И все равно я продолжал ей звонить. Отчего-то я знал, что она принадлежит мне. Под ее серьезностью, озабоченностью проблемами добра и зла, интересом к своему и моему отцу, который я находил навязчивой идеей, лежало бескрайнее море чувств. Она могла, как ребенок, взорваться безумным, заразительным хохотом, ничего не оставлявшим от ее серьезности. Могла смеяться над собой: мне вспоминается море самопородий. Она обожала детские шалости. Она иронизировала в мой адрес, анализировала меня, издевалась надо мной. Если честно, мы были не друзьями, но буйными насмешниками. Я обожал поддразнивать ее, и она с удовольствием позволяла мне это.
Ее серьезность делала меня острым и точным, ее патетика — трезвым и сильным, а смех служил нам обоим защитой от всего этого.
Предательство. Это слово вошло в мою плоть и кровь. Оно грозно выглядывало отовсюду. В нем одном было слишком много слов. А когда их слишком много, в словах можно потонуть, можно раствориться. Я охранял свои тайны, я боялся пораниться и молчал.
Сабина же болтала беспрерывно. Когда она была рядом, я тонул в бурном потоке слов и чувствовал такую опасность, что забывал
В плохие минуты я становился циничен. Чего ни сделаешь, чтобы защититься. Я не мог жить ради сострадания. Поиски исключительных людей вводили меня в состояние дискомфорта. А я искал комфорта. Я лелеял свою гордость. А она нет. Она просто говорила.
— Мой папа герой, ты знаешь? — говорила она. — Он пережил лагерь, спасал людей. Сам он мне не рассказывал, я узнала от мамы. Он об этом говорить не может. Война? И папа сразу замолкает. Я его спрашиваю, а отвечает мама — шепотом об этом рассказывает. Он слишком, слишком много всего пережил.
Мне приходилось сдерживаться. Что на это ответишь? Молчание — золото. От человека, травмированного лагерем, нельзя ожидать участия в спорах. Лучше молчать, чем навлечь на себя подозрение в том, что гордишься своими страданиями.
— Иногда мне кажется невыносимым, что я, скорее всего, никогда не узнаю, смогла бы я стать таким же героем, как он.
Я только плечами пожимал, я был поражен. Страх? Стыд? Гордость? Бог знает. Ничто не казалось мне более чуждым, чем героизм. Как узнать, был ли ее отец действительно героем? Может быть, таким же, как мой? Или как тетя Юдит? Что сделало его героем? И что, я должен теперь вступать в спор из-за какой-то дурацкой чести?
Похороненное прошлое делает жизнь спокойнее, особенно когда мало о нем знаешь. Эта тема заставляла меня цепенеть, делала сонным и вызывала злость. Я понимал, что не представляю, как говорить об этом, если мой папа на самом деле не был героем.

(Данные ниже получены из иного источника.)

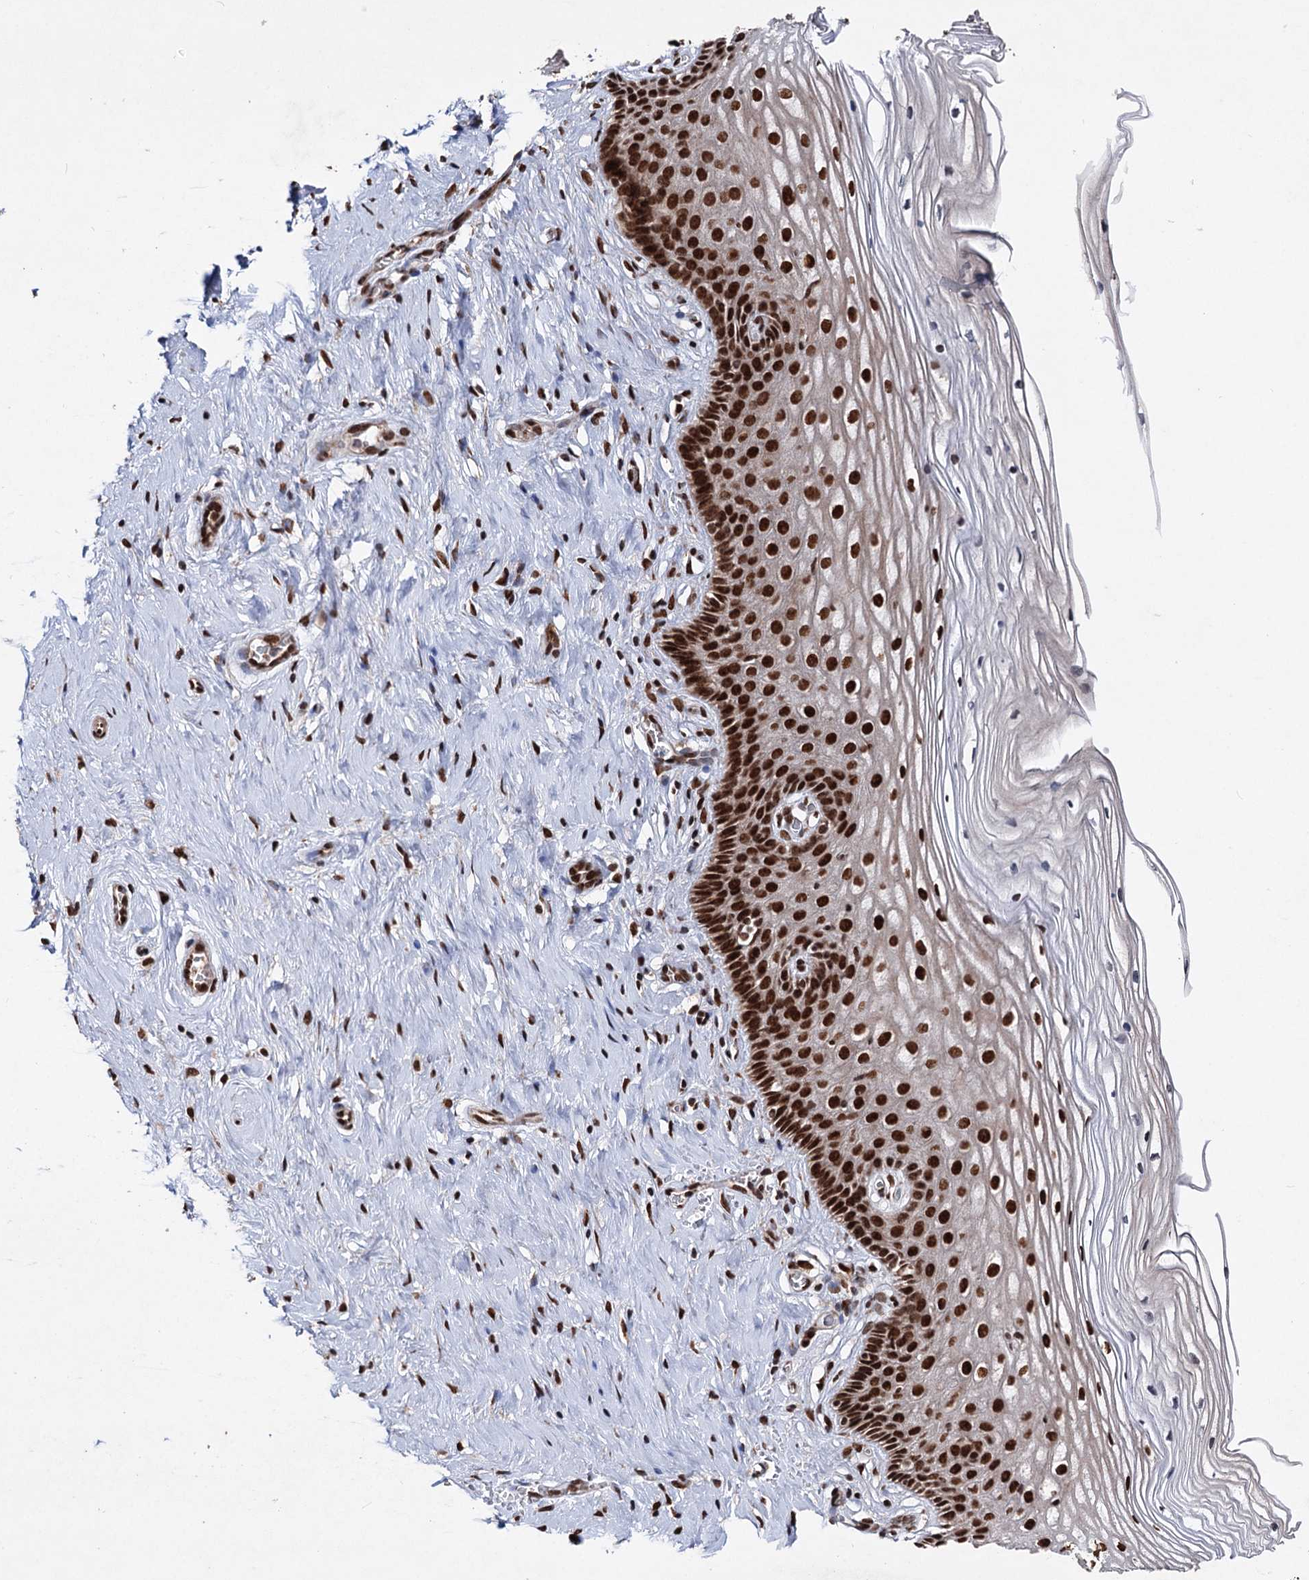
{"staining": {"intensity": "strong", "quantity": ">75%", "location": "nuclear"}, "tissue": "cervix", "cell_type": "Glandular cells", "image_type": "normal", "snomed": [{"axis": "morphology", "description": "Normal tissue, NOS"}, {"axis": "topography", "description": "Cervix"}], "caption": "Immunohistochemistry (IHC) of unremarkable cervix displays high levels of strong nuclear positivity in approximately >75% of glandular cells.", "gene": "MATR3", "patient": {"sex": "female", "age": 33}}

Великая история отца сжигала ее. Я понимал это, но делал вид, что ничего не замечаю.
Как-то вечером мы обедали в итальянском ресторане, что всегда согревало душу, сидели друг против друга, как положено. Но от первого же глотка вина она опьянела. И я понял, что она нашла удобный случай рассказать мне свою историю — здесь и сейчас. Она собиралась выложить все разом мне, до зубов вооруженному моей собственной, вернее, заемной историей. Прошлым моей семьи.
— Жила-была девочка, — начала она. — Ее звали Лиза. Лиза Штерн. — Лиза Штерн пряталась в том же доме, где скрывались отец Сабины и его родители. В доме ван Флиитов, во Фрисландии. — Представь себе, я узнала об этом от мамы.
— Она не… Нет, она не может быть твоей матерью… — перебил я, не подумав: любопытство было сильнее меня.
Она покачала головой.
— Нет, Лиза была просто его подружкой. Его великой любовью, — шепотом добавила она.
Я усмехнулся про себя: простейшая романтика мертвого прошлого. Но почему это так злило меня?
Сабина, казалось, ничего не замечала.
— Отец дружил с Миннэ, сыном ван Флиитов, с самого своего приезда к ним, с сорок второго года. Миннэ был почти ровесником отца, учился в школе и, когда мог, приносил домой свои школьные тетрадки, чтобы и отец мог хоть как-то учиться. Мама говорила, что он был красивый мальчик, но не такой умный, как отец, так что скоро ситуация поменялась на противоположную, и отец начал помогать Миннэ.